**Description of the task**
Can you rewrite every line of the listing below as a numbered list, leaving out the blank lines?

**The data**
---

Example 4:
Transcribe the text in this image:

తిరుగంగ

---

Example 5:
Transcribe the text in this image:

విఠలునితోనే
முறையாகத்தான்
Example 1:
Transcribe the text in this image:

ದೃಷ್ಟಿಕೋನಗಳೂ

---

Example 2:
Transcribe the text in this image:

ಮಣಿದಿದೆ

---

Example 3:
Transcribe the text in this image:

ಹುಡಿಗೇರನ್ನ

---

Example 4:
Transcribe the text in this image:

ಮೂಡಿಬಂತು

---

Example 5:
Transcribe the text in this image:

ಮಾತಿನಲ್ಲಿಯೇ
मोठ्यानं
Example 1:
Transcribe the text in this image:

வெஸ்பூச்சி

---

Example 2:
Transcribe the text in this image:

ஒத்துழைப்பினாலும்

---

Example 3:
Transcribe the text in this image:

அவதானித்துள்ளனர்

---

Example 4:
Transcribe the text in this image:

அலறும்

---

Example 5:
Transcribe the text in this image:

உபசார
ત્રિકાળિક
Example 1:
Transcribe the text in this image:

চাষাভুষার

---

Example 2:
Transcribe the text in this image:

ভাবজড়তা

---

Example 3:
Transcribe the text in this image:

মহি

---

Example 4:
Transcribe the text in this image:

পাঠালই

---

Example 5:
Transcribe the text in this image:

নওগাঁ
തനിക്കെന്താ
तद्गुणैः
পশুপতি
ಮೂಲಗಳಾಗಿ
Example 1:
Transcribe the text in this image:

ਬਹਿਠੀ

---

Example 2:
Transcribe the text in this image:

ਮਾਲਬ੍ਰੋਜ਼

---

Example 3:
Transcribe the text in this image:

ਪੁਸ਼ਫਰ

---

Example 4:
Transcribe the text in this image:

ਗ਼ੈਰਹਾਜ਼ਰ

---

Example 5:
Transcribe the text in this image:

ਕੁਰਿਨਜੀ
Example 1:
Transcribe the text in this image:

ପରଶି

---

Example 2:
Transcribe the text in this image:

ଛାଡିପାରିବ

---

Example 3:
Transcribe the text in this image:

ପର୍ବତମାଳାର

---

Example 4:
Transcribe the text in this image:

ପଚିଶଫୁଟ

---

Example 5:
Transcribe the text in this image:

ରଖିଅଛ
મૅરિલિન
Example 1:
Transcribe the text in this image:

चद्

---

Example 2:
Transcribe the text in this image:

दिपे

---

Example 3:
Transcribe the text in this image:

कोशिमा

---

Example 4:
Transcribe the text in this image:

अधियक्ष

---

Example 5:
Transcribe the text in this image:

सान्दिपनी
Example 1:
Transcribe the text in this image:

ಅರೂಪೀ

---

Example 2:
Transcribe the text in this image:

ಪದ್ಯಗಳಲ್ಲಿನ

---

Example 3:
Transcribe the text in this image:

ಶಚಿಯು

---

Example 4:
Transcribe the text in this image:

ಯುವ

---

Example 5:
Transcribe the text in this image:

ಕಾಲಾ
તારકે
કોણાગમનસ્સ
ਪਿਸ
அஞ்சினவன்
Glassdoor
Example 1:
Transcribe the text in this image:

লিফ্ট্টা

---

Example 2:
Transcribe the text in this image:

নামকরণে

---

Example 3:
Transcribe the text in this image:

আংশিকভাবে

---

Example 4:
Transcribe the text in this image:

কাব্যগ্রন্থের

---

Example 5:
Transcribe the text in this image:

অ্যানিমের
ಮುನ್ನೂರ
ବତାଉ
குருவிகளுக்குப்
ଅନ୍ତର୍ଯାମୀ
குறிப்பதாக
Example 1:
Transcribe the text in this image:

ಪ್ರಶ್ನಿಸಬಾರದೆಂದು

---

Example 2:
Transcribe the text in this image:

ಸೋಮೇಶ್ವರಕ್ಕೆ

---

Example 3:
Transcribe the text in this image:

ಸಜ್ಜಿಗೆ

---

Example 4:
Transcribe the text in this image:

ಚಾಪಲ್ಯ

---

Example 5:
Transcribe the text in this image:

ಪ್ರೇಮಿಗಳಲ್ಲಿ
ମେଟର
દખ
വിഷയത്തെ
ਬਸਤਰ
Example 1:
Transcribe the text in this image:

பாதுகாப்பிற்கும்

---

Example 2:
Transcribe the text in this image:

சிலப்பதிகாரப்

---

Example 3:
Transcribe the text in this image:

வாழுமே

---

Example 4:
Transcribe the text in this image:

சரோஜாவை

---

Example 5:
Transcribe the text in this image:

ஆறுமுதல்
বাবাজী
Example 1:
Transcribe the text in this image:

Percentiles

**Complete output**
1. ---
2. Example 4:
3. Transcribe the text in this image:
4. తిరుగంగ
5. ---
6. Example 5:
7. Transcribe the text in this image:
8. విఠలునితోనే
9. முறையாகத்தான்
10. Example 1:
11. Transcribe the text in this image:
12. ದೃಷ್ಟಿಕೋನಗಳೂ
13. ---
14. Example 2:
15. Transcribe the text in this image:
16. ಮಣಿದಿದೆ
17. ---
18. Example 3:
19. Transcribe the text in this image:
20. ಹುಡಿಗೇರನ್ನ
21. ---
22. Example 4:
23. Transcribe the text in this image:
24. ಮೂಡಿಬಂತು
25. ---
26. Example 5:
27. Transcribe the text in this image:
28. ಮಾತಿನಲ್ಲಿಯೇ
29. मोठ्यानं
30. Example 1:
31. Transcribe the text in this image:
32. வெஸ்பூச்சி
33. ---
34. Example 2:
35. Transcribe the text in this image:
36. ஒத்துழைப்பினாலும்
37. ---
38. Example 3:
39. Transcribe the text in this image:
40. அவதானித்துள்ளனர்
41. ---
42. Example 4:
43. Transcribe the text in this image:
44. அலறும்
45. ---
46. Example 5:
47. Transcribe the text in this image:
48. உபசார
49. ત્રિકાળિક
50. Example 1:
51. Transcribe the text in this image:
52. চাষাভুষার
53. ---
54. Example 2:
55. Transcribe the text in this image:
56. ভাবজড়তা
57. ---
58. Example 3:
59. Transcribe the text in this image:
60. মহি
61. ---
62. Example 4:
63. Transcribe the text in this image:
64. পাঠালই
65. ---
66. Example 5:
67. Transcribe the text in this image:
68. নওগাঁ
69. തനിക്കെന്താ
70. तद्गुणैः
71. পশুপতি
72. ಮೂಲಗಳಾಗಿ
73. Example 1:
74. Transcribe the text in this image:
75. ਬਹਿਠੀ
76. ---
77. Example 2:
78. Transcribe the text in this image:
79. ਮਾਲਬ੍ਰੋਜ਼
80. ---
81. Example 3:
82. Transcribe the text in this image:
83. ਪੁਸ਼ਫਰ
84. ---
85. Example 4:
86. Transcribe the text in this image:
87. ਗ਼ੈਰਹਾਜ਼ਰ
88. ---
89. Example 5:
90. Transcribe the text in this image:
91. ਕੁਰਿਨਜੀ
92. Example 1:
93. Transcribe the text in this image:
94. ପରଶି
95. ---
96. Example 2:
97. Transcribe the text in this image:
98. ଛାଡିପାରିବ
99. ---
100. Example 3:
101. Transcribe the text in this image:
102. ପର୍ବତମାଳାର
103. ---
104. Example 4:
105. Transcribe the text in this image:
106. ପଚିଶଫୁଟ
107. ---
108. Example 5:
109. Transcribe the text in this image:
110. ରଖିଅଛ
111. મૅરિલિન
112. Example 1:
113. Transcribe the text in this image:
114. चद्
115. ---
116. Example 2:
117. Transcribe the text in this image:
118. दिपे
119. ---
120. Example 3:
121. Transcribe the text in this image:
122. कोशिमा
123. ---
124. Example 4:
125. Transcribe the text in this image:
126. अधियक्ष
127. ---
128. Example 5:
129. Transcribe the text in this image:
130. सान्दिपनी
131. Example 1:
132. Transcribe the text in this image:
133. ಅರೂಪೀ
134. ---
135. Example 2:
136. Transcribe the text in this image:
137. ಪದ್ಯಗಳಲ್ಲಿನ
138. ---
139. Example 3:
140. Transcribe the text in this image:
141. ಶಚಿಯು
142. ---
143. Example 4:
144. Transcribe the text in this image:
145. ಯುವ
146. ---
147. Example 5:
148. Transcribe the text in this image:
149. ಕಾಲಾ
150. તારકે
151. કોણાગમનસ્સ
152. ਪਿਸ
153. அஞ்சினவன்
154. Glassdoor
155. Example 1:
156. Transcribe the text in this image:
157. লিফ্ট্টা
158. ---
159. Example 2:
160. Transcribe the text in this image:
161. নামকরণে
162. ---
163. Example 3:
164. Transcribe the text in this image:
165. আংশিকভাবে
166. ---
167. Example 4:
168. Transcribe the text in this image:
169. কাব্যগ্রন্থের
170. ---
171. Example 5:
172. Transcribe the text in this image:
173. অ্যানিমের
174. ಮುನ್ನೂರ
175. ବତାଉ
176. குருவிகளுக்குப்
177. ଅନ୍ତର୍ଯାମୀ
178. குறிப்பதாக
179. Example 1:
180. Transcribe the text in this image:
181. ಪ್ರಶ್ನಿಸಬಾರದೆಂದು
182. ---
183. Example 2:
184. Transcribe the text in this image:
185. ಸೋಮೇಶ್ವರಕ್ಕೆ
186. ---
187. Example 3:
188. Transcribe the text in this image:
189. ಸಜ್ಜಿಗೆ
190. ---
191. Example 4:
192. Transcribe the text in this image:
193. ಚಾಪಲ್ಯ
194. ---
195. Example 5:
196. Transcribe the text in this image:
197. ಪ್ರೇಮಿಗಳಲ್ಲಿ
198. ମେଟର
199. દખ
200. വിഷയത്തെ
201. ਬਸਤਰ
202. Example 1:
203. Transcribe the text in this image:
204. பாதுகாப்பிற்கும்
205. ---
206. Example 2:
207. Transcribe the text in this image:
208. சிலப்பதிகாரப்
209. ---
210. Example 3:
211. Transcribe the text in this image:
212. வாழுமே
213. ---
214. Example 4:
215. Transcribe the text in this image:
216. சரோஜாவை
217. ---
218. Example 5:
219. Transcribe the text in this image:
220. ஆறுமுதல்
221. বাবাজী
222. Example 1:
223. Transcribe the text in this image:
224. Percentiles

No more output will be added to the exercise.